Network Network connectivity fault

Some ISPs are reporting connectivity issues.

  • Update (11:56): One of our transit providers (Cogent) have suffered a total router failure in Manchester, causing 100% traffic loss for the routes out of that network.
  • Update (11:58): Our routers automatically removed Cogent from the routing pool and traffic is flowing over other carriers. Failover was automatic and instantaneous, BGP route updates converged within around 3 minutes as expected.
  • Update (12:51): Cogent confirmed a line card failed in a core router in Manchester which lead to subsequent packet loss. The failed line card has been replaced and service is 100% restored.

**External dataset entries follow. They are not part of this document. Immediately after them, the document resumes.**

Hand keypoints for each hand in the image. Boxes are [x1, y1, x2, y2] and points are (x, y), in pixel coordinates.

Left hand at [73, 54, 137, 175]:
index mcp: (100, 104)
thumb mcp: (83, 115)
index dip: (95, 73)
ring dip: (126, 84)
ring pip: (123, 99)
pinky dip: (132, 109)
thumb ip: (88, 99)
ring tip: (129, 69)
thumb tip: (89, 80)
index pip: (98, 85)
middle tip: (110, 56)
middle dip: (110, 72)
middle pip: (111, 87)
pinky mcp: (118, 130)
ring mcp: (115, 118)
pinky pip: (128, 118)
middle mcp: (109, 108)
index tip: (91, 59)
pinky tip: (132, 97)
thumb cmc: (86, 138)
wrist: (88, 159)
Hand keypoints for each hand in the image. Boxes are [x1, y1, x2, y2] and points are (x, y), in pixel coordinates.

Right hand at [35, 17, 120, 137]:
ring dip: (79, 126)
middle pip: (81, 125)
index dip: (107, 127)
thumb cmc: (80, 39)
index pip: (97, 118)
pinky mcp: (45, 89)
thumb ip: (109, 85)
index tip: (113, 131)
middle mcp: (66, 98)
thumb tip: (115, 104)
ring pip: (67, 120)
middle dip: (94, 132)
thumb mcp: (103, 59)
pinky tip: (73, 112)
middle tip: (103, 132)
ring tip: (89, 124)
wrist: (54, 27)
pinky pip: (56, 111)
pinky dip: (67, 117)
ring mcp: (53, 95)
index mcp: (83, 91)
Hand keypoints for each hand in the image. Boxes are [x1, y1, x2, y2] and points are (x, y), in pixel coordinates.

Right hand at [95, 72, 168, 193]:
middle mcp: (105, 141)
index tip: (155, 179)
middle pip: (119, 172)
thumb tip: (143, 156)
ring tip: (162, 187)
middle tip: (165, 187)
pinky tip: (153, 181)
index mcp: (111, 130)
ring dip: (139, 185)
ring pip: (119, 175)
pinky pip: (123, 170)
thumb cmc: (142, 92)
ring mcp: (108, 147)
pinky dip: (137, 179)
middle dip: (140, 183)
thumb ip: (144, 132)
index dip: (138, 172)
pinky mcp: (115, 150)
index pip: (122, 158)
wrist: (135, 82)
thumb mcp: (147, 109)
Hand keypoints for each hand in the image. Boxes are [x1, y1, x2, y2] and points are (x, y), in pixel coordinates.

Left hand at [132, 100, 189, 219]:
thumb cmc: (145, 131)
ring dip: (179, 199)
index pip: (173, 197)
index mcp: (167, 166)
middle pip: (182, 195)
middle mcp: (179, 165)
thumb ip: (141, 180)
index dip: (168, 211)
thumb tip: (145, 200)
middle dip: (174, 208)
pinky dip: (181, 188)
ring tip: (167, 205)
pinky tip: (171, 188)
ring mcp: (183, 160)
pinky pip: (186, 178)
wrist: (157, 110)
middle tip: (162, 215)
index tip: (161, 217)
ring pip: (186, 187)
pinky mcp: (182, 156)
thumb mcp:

Our routers have once again begun flowing traffic over Cogent.

Post-Mortem

Our report from the incident is as follows.

Issue

Minor network outage

Outage Length

3 seconds

Underlying cause

One of our transit providers (Cogent) experienced a router failure within their network. Increasing CPU usage on their core router caused packets to be progressively dropped.

Symptoms

Our external monitoring probes immediately reported the fault. Some customers (whose traffic was routed over Cogent), experienced an extremely brief window (<1 minute) of slow page load times or server inaccessibility.

Resolution

Once the packet loss threshold was hit, our internal BGP latency and packet loss measuring device automatically de-preferenced Cogent from the available BGP routes. Once Cogent was removed, traffic continued to flow out over our remaining carriers as normal.

Convergence took <5 seconds, but propagation at other ISPs may have taken a couple of minutes, which is why some customers may have experienced a slightly longer outage.

Our automated systems and monitoring systems behaved exactly as designed for this disaster scenario and recovered the carrier failure in less than 5 seconds.